5. The Fab Five Kings Rivalries: How the Lower Weight Classes, Led by “Sugar” Ray Leonard, Roberto Duran, Wilfred Benitez, Thomas Hearns, and “Marvelous” Marvin Hagler, Led the Sport While the Main Class Didn’t Live Until the golden age the 1970s
6. HBO World Heavyweight Series: The long-overdue tournament to crown the first undisputed champion since “Neon” Leon Spinks (and usher in the reign of Muhammad Ali’s inevitable successor in “Iron” Mike Tyson)
7. Fate of the Fallen: A Praise to Good Names That Could Have Been Great, The Lost Generation List
8. The Coming Silver Age of the 1990s: How the Lost Generation might not have been as bad as they make it out to be and opened the door to (arguably) the second-greatest era of heavyweight boxing, led by Lennox Lewis, Riddick Bowe, Evander Holyfield. and others in their quest to escape the eclipse imposed by the Baddest Man on the Planet [Tyson]

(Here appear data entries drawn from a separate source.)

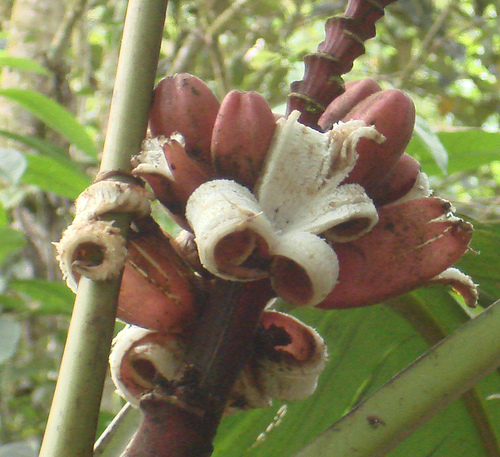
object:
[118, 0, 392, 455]
stalk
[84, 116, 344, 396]
bananas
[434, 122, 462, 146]
wall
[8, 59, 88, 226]
leaf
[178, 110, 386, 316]
peel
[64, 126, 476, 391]
peel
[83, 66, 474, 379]
bannana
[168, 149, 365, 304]
peels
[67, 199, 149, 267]
peel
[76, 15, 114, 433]
stick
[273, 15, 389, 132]
stalk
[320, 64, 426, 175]
bananas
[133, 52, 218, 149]
bananas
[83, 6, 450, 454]
tree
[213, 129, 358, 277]
peel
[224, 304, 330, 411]
peel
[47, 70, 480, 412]
banana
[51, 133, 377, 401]
bananas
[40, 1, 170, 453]
stem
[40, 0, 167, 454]
stalk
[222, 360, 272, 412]
peel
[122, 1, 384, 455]
stem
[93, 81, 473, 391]
bananas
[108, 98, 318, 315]
bananas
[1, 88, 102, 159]
leaf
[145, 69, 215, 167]
banana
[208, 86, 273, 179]
banana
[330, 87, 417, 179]
banana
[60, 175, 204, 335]
banana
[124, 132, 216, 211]
banana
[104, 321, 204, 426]
banana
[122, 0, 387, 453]
branch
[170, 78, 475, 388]
band sentence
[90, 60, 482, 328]
bananas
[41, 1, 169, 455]
branch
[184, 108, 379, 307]
peel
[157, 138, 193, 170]
peel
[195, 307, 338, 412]
banana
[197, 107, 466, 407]
banana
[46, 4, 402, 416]
tree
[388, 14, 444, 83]
branch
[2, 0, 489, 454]
tree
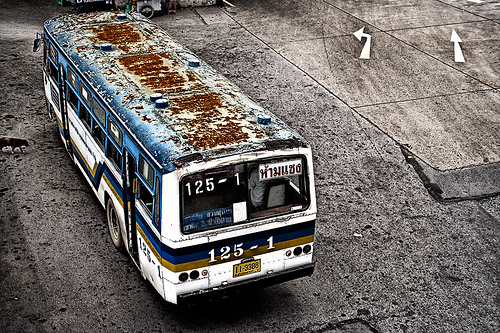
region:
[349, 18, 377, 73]
This a turn left sign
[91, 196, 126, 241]
This is a wheel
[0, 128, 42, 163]
This is an animal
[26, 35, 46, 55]
This is a rearview mirror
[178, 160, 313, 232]
This is a rear window pane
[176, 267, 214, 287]
These are indicator lights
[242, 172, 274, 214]
Thios is a person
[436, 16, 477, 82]
this is a road sign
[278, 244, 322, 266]
This are indicator lights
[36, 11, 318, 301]
This is a bus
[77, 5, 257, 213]
The top of the bus is rusted.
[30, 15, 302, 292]
The bus is blue.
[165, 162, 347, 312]
The front of the bus is white.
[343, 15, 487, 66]
The arrows are white.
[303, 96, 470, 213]
The ground is concrete.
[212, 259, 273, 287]
The license is yellow.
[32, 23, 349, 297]
The bus is old.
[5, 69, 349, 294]
The bus is parked.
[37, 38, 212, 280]
The bus has gold and blue stripes.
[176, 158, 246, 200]
The nunbers are white.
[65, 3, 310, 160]
the top of the bus is rusty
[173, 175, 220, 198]
the number is 125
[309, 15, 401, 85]
arrow pointing to the left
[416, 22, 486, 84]
arrow pointing ahead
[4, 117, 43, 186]
a dog walking towards the bus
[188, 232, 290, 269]
the numbers are white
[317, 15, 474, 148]
the street is dirty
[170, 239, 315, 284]
the headlights are off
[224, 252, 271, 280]
the license plate is yellow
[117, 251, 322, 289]
the bottom of the bus is white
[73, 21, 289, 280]
this is a bus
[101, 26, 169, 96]
the upper part is old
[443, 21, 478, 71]
this is a arrow pointer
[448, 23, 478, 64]
the arrow pointer is white in color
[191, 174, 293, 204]
this is the emergency door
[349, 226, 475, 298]
this is the road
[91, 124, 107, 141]
this is the window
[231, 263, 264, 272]
this is the number plate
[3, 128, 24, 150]
this is a dog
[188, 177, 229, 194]
this is a writing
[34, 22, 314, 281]
old dirty city bus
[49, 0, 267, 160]
dead brown leaves on city bus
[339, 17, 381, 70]
crooked white arrow in concrete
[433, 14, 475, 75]
straight white arrow in concrete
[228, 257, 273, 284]
yellow license plate on rear of bus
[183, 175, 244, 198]
bus number 125-1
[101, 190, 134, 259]
round black rubber bus tire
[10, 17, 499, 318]
flat gray concrete parking area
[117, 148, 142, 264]
rear door to city bus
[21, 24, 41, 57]
rear view mirror on side of bus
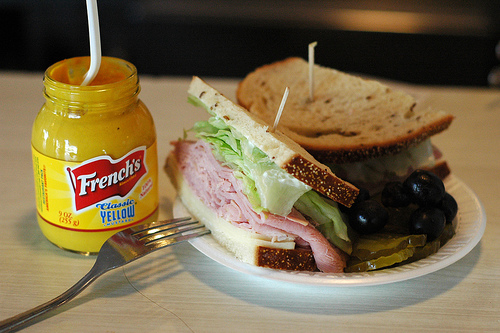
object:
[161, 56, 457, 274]
sandwich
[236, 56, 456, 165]
bread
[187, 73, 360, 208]
bread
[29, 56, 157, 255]
mustard jar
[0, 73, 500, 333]
table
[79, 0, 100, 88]
utensil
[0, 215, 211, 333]
fork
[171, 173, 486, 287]
paper plate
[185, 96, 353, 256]
lettuce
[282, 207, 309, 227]
cheese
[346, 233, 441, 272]
pickles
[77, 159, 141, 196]
french's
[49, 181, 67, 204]
classic yellow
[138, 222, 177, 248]
light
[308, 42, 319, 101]
toothpick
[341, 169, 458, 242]
black olives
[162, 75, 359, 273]
sandwich half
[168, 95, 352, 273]
lettuce and ham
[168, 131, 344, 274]
ham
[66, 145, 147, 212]
flag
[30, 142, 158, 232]
label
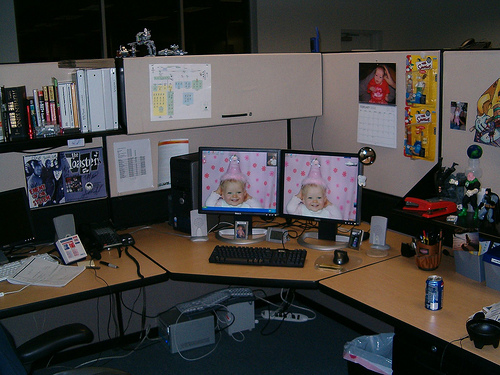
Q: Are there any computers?
A: Yes, there is a computer.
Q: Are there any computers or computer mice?
A: Yes, there is a computer.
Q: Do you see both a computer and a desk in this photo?
A: Yes, there are both a computer and a desk.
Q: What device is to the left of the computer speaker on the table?
A: The device is a computer.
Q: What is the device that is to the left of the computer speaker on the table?
A: The device is a computer.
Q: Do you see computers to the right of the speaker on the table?
A: No, the computer is to the left of the speaker.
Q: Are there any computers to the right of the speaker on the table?
A: No, the computer is to the left of the speaker.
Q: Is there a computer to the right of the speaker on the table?
A: No, the computer is to the left of the speaker.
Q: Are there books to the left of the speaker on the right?
A: No, there is a computer to the left of the speaker.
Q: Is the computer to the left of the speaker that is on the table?
A: Yes, the computer is to the left of the speaker.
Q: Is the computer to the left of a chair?
A: No, the computer is to the left of the speaker.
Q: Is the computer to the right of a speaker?
A: No, the computer is to the left of a speaker.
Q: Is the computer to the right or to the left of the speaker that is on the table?
A: The computer is to the left of the speaker.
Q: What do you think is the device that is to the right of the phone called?
A: The device is a computer.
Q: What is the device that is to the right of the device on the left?
A: The device is a computer.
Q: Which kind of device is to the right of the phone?
A: The device is a computer.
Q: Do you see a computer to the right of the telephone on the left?
A: Yes, there is a computer to the right of the phone.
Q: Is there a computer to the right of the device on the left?
A: Yes, there is a computer to the right of the phone.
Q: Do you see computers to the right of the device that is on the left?
A: Yes, there is a computer to the right of the phone.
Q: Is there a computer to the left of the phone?
A: No, the computer is to the right of the phone.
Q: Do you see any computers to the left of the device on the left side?
A: No, the computer is to the right of the phone.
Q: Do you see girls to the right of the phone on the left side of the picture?
A: No, there is a computer to the right of the phone.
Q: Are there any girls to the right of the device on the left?
A: No, there is a computer to the right of the phone.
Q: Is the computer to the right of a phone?
A: Yes, the computer is to the right of a phone.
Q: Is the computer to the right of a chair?
A: No, the computer is to the right of a phone.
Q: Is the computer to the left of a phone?
A: No, the computer is to the right of a phone.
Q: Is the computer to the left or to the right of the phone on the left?
A: The computer is to the right of the telephone.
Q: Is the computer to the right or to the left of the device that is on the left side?
A: The computer is to the right of the telephone.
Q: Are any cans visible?
A: Yes, there is a can.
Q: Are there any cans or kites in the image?
A: Yes, there is a can.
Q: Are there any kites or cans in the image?
A: Yes, there is a can.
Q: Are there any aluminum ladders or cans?
A: Yes, there is an aluminum can.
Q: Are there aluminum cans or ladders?
A: Yes, there is an aluminum can.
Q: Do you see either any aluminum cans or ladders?
A: Yes, there is an aluminum can.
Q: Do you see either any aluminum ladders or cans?
A: Yes, there is an aluminum can.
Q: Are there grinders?
A: No, there are no grinders.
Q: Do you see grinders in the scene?
A: No, there are no grinders.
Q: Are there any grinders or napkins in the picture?
A: No, there are no grinders or napkins.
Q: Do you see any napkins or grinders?
A: No, there are no grinders or napkins.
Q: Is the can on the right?
A: Yes, the can is on the right of the image.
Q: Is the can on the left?
A: No, the can is on the right of the image.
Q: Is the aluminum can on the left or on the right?
A: The can is on the right of the image.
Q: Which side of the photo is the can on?
A: The can is on the right of the image.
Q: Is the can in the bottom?
A: Yes, the can is in the bottom of the image.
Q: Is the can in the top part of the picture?
A: No, the can is in the bottom of the image.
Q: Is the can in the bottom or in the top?
A: The can is in the bottom of the image.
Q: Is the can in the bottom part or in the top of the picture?
A: The can is in the bottom of the image.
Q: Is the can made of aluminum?
A: Yes, the can is made of aluminum.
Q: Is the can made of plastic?
A: No, the can is made of aluminum.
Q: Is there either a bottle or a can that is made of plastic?
A: No, there is a can but it is made of aluminum.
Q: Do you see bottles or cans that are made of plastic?
A: No, there is a can but it is made of aluminum.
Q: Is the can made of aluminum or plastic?
A: The can is made of aluminum.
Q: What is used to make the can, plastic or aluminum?
A: The can is made of aluminum.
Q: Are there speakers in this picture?
A: Yes, there are speakers.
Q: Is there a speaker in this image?
A: Yes, there are speakers.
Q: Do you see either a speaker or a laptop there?
A: Yes, there are speakers.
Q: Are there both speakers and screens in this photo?
A: Yes, there are both speakers and a screen.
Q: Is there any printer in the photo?
A: No, there are no printers.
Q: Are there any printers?
A: No, there are no printers.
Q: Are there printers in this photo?
A: No, there are no printers.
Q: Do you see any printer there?
A: No, there are no printers.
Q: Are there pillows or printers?
A: No, there are no printers or pillows.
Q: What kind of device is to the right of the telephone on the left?
A: The devices are speakers.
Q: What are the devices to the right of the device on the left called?
A: The devices are speakers.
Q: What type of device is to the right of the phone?
A: The devices are speakers.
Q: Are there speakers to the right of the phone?
A: Yes, there are speakers to the right of the phone.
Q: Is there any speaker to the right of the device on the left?
A: Yes, there are speakers to the right of the phone.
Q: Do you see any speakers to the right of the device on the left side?
A: Yes, there are speakers to the right of the phone.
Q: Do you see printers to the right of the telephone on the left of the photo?
A: No, there are speakers to the right of the phone.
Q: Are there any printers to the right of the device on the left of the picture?
A: No, there are speakers to the right of the phone.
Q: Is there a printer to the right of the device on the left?
A: No, there are speakers to the right of the phone.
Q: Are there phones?
A: Yes, there is a phone.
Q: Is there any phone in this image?
A: Yes, there is a phone.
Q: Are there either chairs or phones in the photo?
A: Yes, there is a phone.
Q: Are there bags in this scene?
A: No, there are no bags.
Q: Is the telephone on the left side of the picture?
A: Yes, the telephone is on the left of the image.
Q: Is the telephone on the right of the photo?
A: No, the telephone is on the left of the image.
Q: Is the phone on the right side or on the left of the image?
A: The phone is on the left of the image.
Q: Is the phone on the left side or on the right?
A: The phone is on the left of the image.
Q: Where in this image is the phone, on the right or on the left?
A: The phone is on the left of the image.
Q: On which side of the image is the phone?
A: The phone is on the left of the image.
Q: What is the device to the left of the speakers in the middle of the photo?
A: The device is a phone.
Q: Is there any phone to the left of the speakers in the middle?
A: Yes, there is a phone to the left of the speakers.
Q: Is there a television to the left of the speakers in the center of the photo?
A: No, there is a phone to the left of the speakers.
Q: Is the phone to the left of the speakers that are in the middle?
A: Yes, the phone is to the left of the speakers.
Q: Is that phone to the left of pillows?
A: No, the phone is to the left of the speakers.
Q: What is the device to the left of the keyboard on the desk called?
A: The device is a phone.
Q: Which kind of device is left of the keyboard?
A: The device is a phone.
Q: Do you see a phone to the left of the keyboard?
A: Yes, there is a phone to the left of the keyboard.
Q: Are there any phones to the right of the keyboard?
A: No, the phone is to the left of the keyboard.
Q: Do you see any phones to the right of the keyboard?
A: No, the phone is to the left of the keyboard.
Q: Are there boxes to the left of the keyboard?
A: No, there is a phone to the left of the keyboard.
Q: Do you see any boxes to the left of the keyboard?
A: No, there is a phone to the left of the keyboard.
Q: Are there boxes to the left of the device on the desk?
A: No, there is a phone to the left of the keyboard.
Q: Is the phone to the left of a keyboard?
A: Yes, the phone is to the left of a keyboard.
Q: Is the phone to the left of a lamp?
A: No, the phone is to the left of a keyboard.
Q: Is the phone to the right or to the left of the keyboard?
A: The phone is to the left of the keyboard.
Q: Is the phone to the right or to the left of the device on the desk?
A: The phone is to the left of the keyboard.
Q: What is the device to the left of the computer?
A: The device is a phone.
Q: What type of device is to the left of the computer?
A: The device is a phone.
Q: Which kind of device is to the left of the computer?
A: The device is a phone.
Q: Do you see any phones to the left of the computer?
A: Yes, there is a phone to the left of the computer.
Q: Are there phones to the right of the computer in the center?
A: No, the phone is to the left of the computer.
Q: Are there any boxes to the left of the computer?
A: No, there is a phone to the left of the computer.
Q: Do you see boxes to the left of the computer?
A: No, there is a phone to the left of the computer.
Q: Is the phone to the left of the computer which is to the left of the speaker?
A: Yes, the phone is to the left of the computer.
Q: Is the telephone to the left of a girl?
A: No, the telephone is to the left of the computer.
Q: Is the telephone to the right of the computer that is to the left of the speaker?
A: No, the telephone is to the left of the computer.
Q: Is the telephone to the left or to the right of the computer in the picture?
A: The telephone is to the left of the computer.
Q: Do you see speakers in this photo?
A: Yes, there is a speaker.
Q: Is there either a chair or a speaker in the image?
A: Yes, there is a speaker.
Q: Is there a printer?
A: No, there are no printers.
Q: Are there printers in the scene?
A: No, there are no printers.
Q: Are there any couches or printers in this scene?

Much more awaits you in The Lost Generation of Heavyweight Boxing, written, produced and narrated by TheCharlesJackson for The Boxing Encyclopedia; from my heart to yours
Oh yeah, a timeline of the 1980s heavyweight boxing division is currently in production. In other words, the more conventional timeline (covering every major fight in the span of 10 years) common to BoxingPedia still appears in the 1980s to adequately fill in the gap between the closed 1970s and 1990s timelines. Stay cool and God bless you.